Can XRP Break Above $3.4 in 2025?
It’s safe to say that the Trump-induced rally after his decisive win in the 2024 US presidential elections benefited some assets more than others. XRP stood quietly below $0.6 but on the hopes that the SEC lawsuit will finally be resolved during a more favorable administration and better regulations, it skyrocketed within several weeks to almost $3.
However, its run was halted there and Ripple’s native cross-border token even slipped below $2 on a couple of occasions. It now stands at around $2.15, which is more than 35% away from its January 7, 2018 all-time high of $3.4.
With just a few days left in 2024, it seems highly unlikely that this record will fall by January 1. But, what are XRP’s chances for a new all-time high in 2025? Well, ChatGPT’s answer was quite bullish, actually.
In the first part, the AI chatbot indicated that numerous analysts and forecasts envision XRP going to $4.5 in H1 of 2025, driven by “factors such as increased adoption and favorable regulatory develpoments.” Furthermore, the AI tool asserted that the asset could shot up to $7 if the aforementioed factors align with better market conditions and investor sentiment.

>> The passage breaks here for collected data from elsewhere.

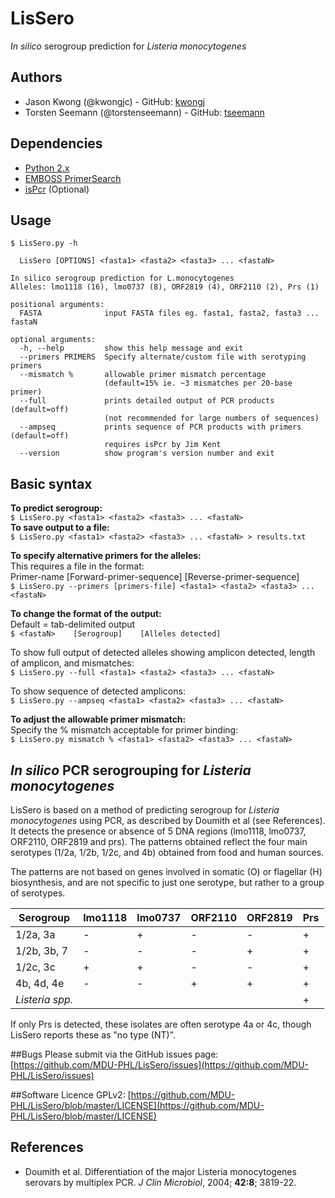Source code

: # LisSero
*In silico* serogroup prediction for *Listeria monocytogenes*

## Authors
* Jason Kwong (@kwongjc) - GitHub: [kwongj](https://github.com/kwongj)  
* Torsten Seemann (@torstenseemann) - GitHub: [tseemann](https://github.com/tseemann)  

## Dependencies
* [Python 2.x](https://www.python.org/downloads/)
* [EMBOSS PrimerSearch](http://emboss.sourceforge.net/download/)
* [isPcr](https://users.soe.ucsc.edu/~kent/) (Optional)

## Usage
`$ LisSero.py -h`  
```usage: 
  LisSero [OPTIONS] <fasta1> <fasta2> <fasta3> ... <fastaN>

In silico serogroup prediction for L.monocytogenes
Alleles: lmo1118 (16), lmo0737 (8), ORF2819 (4), ORF2110 (2), Prs (1)

positional arguments:
  FASTA              input FASTA files eg. fasta1, fasta2, fasta3 ... fastaN

optional arguments:
  -h, --help         show this help message and exit
  --primers PRIMERS  Specify alternate/custom file with serotyping primers
  --mismatch %       allowable primer mismatch percentage
                     (default=15% ie. ~3 mismatches per 20-base primer)
  --full             prints detailed output of PCR products (default=off)
                     (not recommended for large numbers of sequences)
  --ampseq           prints sequence of PCR products with primers (default=off)
                     requires isPcr by Jim Kent
  --version          show program's version number and exit
```

## Basic syntax
**To predict serogroup:**  
`$ LisSero.py <fasta1> <fasta2> <fasta3> ... <fastaN>`  
**To save output to a file:**  
`$ LisSero.py <fasta1> <fasta2> <fasta3> ... <fastaN> > results.txt`  

**To specify alternative primers for the alleles:**  
This requires a file in the format:  
  Primer-name  [Forward-primer-sequence]  [Reverse-primer-sequence]  
`$ LisSero.py --primers [primers-file] <fasta1> <fasta2> <fasta3> ... <fastaN>`   

**To change the format of the output:**  
Default = tab-delimited output  
`$ <fastaN>    [Serogroup]    [Alleles detected]`  

To show full output of detected alleles showing amplicon detected, length of amplicon, and mismatches:  
`$ LisSero.py --full <fasta1> <fasta2> <fasta3> ... <fastaN>`  

To show sequence of detected amplicons:  
`$ LisSero.py --ampseq <fasta1> <fasta2> <fasta3> ... <fastaN>`  

**To adjust the allowable primer mismatch:**  
Specify the % mismatch acceptable for primer binding:  
`$ LisSero.py mismatch % <fasta1> <fasta2> <fasta3> ... <fastaN>`  

## *In silico* PCR serogrouping for *Listeria monocytogenes*  
LisSero is based on a method of predicting serogroup for *Listeria monocytogenes* using PCR, as described by Doumith et al (see References). It detects the presence or absence of 5 DNA regions (lmo1118, lmo0737, ORF2110, ORF2819 and prs). The patterns obtained reflect the four main serotypes (1/2a, 1/2b, 1/2c, and 4b) obtained from food and human sources.

The patterns are not based on genes involved in somatic (O) or flagellar (H) biosynthesis, and are not specific to just one serotype, but rather to a group of serotypes.

| Serogroup     |  lmo1118  |  lmo0737  |  ORF2110  |  ORF2819  |   Prs   |  
| ------------- | --------- | --------- | --------- | --------- | ------- |  
| 1/2a, 3a      |     -     |     +     |     -     |     -     |   +     |  
| 1/2b, 3b, 7   |     -     |     -     |     -     |     +     |   +     |  
| 1/2c, 3c      |     +     |     +     |     -     |     -     |   +     |  
| 4b, 4d, 4e    |     -     |     -     |     +     |     +     |   +     |  
| *Listeria spp.* |           |           |           |           |   +     |  

If only Prs is detected, these isolates are often serotype 4a or 4c, though LisSero reports these as "no type (NT)".

##Bugs
Please submit via the GitHub issues page: [https://github.com/MDU-PHL/LisSero/issues](https://github.com/MDU-PHL/LisSero/issues)  

##Software Licence
GPLv2: [https://github.com/MDU-PHL/LisSero/blob/master/LICENSE](https://github.com/MDU-PHL/LisSero/blob/master/LICENSE)

## References
* Doumith et al. Differentiation of the major Listeria monocytogenes serovars by multiplex PCR.
_J Clin Microbiol_, 2004; __42:8__; 3819-22.
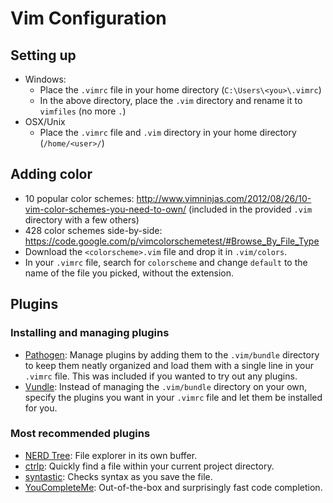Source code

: # Vim Configuration

## Setting up
* Windows:
  * Place the `.vimrc` file in your home directory (`C:\Users\<you>\.vimrc`)
  * In the above directory, place the `.vim` directory and rename it to `vimfiles`
    (no more `.`)
* OSX/Unix
  * Place the `.vimrc` file and `.vim` directory in your home directory
    (`/home/<user>/`)

## Adding color
* 10 popular color schemes: <http://www.vimninjas.com/2012/08/26/10-vim-color-schemes-you-need-to-own/>
  (included in the provided `.vim` directory with a few others)
* 428 color schemes side-by-side:
  <https://code.google.com/p/vimcolorschemetest/#Browse_By_File_Type>
* Download the `<colorscheme>.vim` file and drop it in `.vim/colors`.
* In your `.vimrc` file, search for `colorscheme` and change `default` to the
  name of the file you picked, without the extension.

## Plugins

### Installing and managing plugins
* [Pathogen](https://github.com/tpope/vim-pathogen): Manage plugins by adding
  them to the `.vim/bundle` directory to keep them neatly organized and load
  them with a single line in your `.vimrc` file. This was included if you wanted
  to try out any plugins.
* [Vundle](https://github.com/gmarik/vundle): Instead of managing the
  `.vim/bundle` directory on your own, specify the plugins you want in your
  `.vimrc` file and let them be installed for you.

### Most recommended plugins
* [NERD Tree](https://github.com/scrooloose/nerdtree): File explorer in its own
  buffer.
* [ctrlp](https://github.com/kien/ctrlp.vim): Quickly find a file within your
  current project directory.
* [syntastic](https://github.com/scrooloose/syntastic): Checks syntax as you
  save the file.
* [YouCompleteMe](https://github.com/Valloric/YouCompleteMe): Out-of-the-box and
  surprisingly fast code completion.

Nevertheless, it also had a second part to its answer, suggesting that “XRP may underperform in 2025 as investors might shift their focus to newer cryptocurrencies, potentially impacting its growth prospects.”
And Perplexity Says…?
ChatGPT’s rival also outlined XRP’s spectacular price growth at the end of 2024 and highlighted three probable scenarios for the asset for the next year. The conservative one sees XRP stabilizing between its current level and $3. The more optimistic one foresees a price rally to uncharted territory of $4.44 and $5.25.
The more outrageous prediction indicates a run toward $8 by the end of 2025. Such a price tag would put XRP’s market capitalization at roughly $500 billion, which would make it the second-largest by that metric if ETH’s stays the same.
Perplexity mentioned essentially the same factors that could propel a price rally for XRP, including better regulatory landscape in the US, bullish market sentiment across the entire crytpo fieled, and growing institutional adoption. The last part could be fastlaned if the upcoming SEC administration approves a Ripple ETF, just like it did with BTC and ETH in 2024.